Top of SELECTED EXCERPT
Actors need empathy in order to create the characters they want to portray. On the flip side, they also need to handle a certain lack of empathy coming from the audience. “You may be working with human emotions, but very few people care about yours,” Rotunno said. “When I need to put my game face on, I will tell myself, ‘No one cares about your feelings, now do your job.’”
Advice From Real Actors
“The environment is essentially your place to create as an artist. Just keep in mind the basics. Listening, being prepared and your ability to take direction are more powerful than you think. The future in this profession lies in the desire for artists to make the world beautiful and that X factor that lies ahead that will evolve the future of entertainment. At this point, renaissance is extremely important.” – Enrique Ricky Aurelio
“If you’re in a touring production, you’re going to have to perform all of your actor duties on top of traveling as a group and you usually won’t get enough sleep. You may travel to places that make it difficult to perform. That being said, when you get involved in a project with good people, your work life is amazing. Your cast and crew will likely grow to be more like family. Theatre is all about ‘the tribe’ and it’s a community the likes of which does not exist in many other places.
Bottom of SELECTED EXCERPT
Top of SUPPLIED INFORMATION
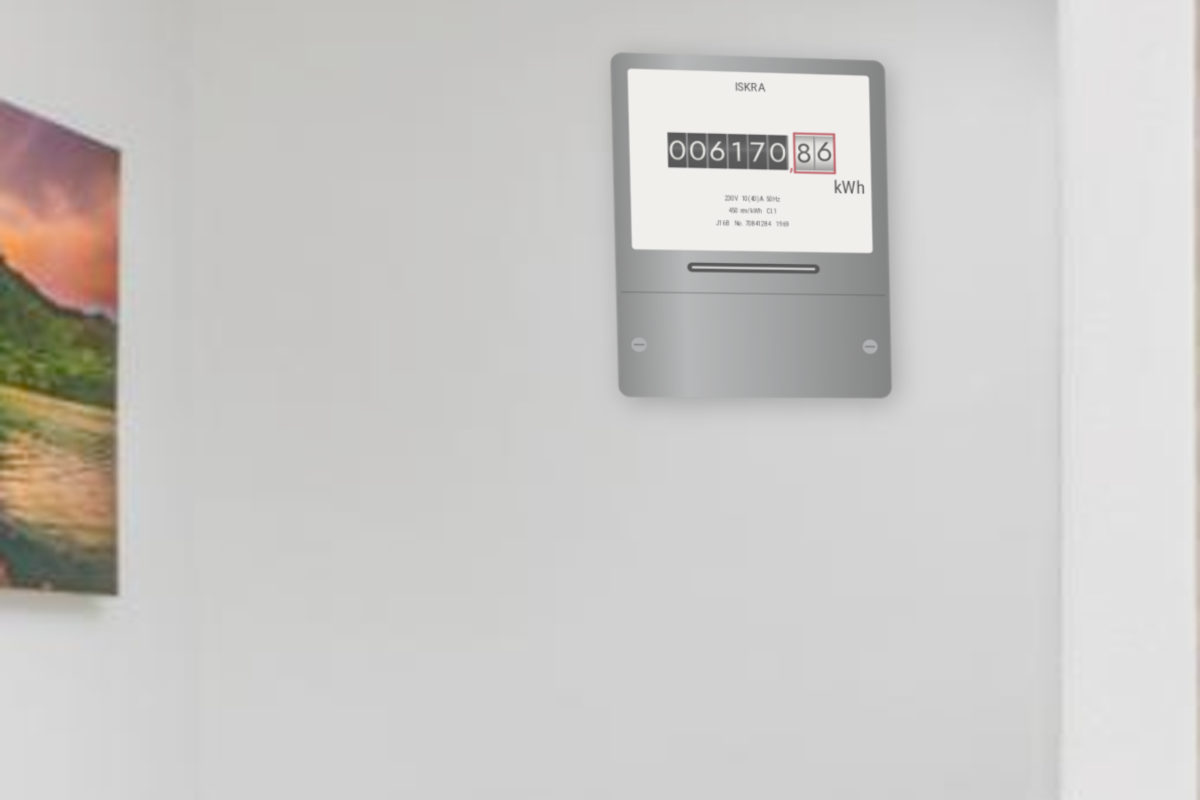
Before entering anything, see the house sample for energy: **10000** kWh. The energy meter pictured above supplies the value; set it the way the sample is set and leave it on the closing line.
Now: **6170.86** kWh
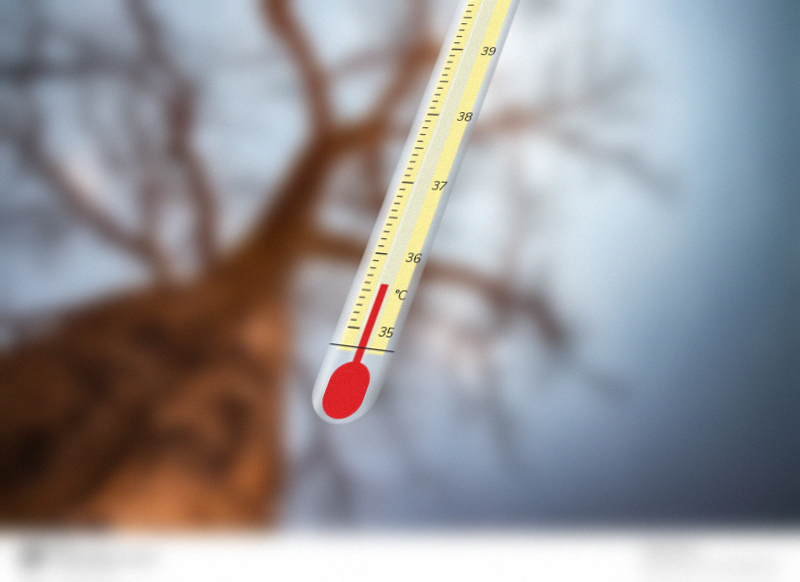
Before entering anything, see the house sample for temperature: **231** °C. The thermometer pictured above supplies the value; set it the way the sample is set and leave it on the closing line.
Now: **35.6** °C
Bottom of SUPPLIED INFORMATION
QUESTIONS ON THE MATERIAL:
• A. In the passage on acting, list the basics that Enrique Ricky Aurelio says to keep in mind.
• B. According to the passage on acting, what does Rotunno say to themselves when it is time to put on a game face?

EXPECTED RESPONSES:
• A.
- Listening
- Being prepared
- The ability to take direction

• B. "No one cares about your feelings, now do your job."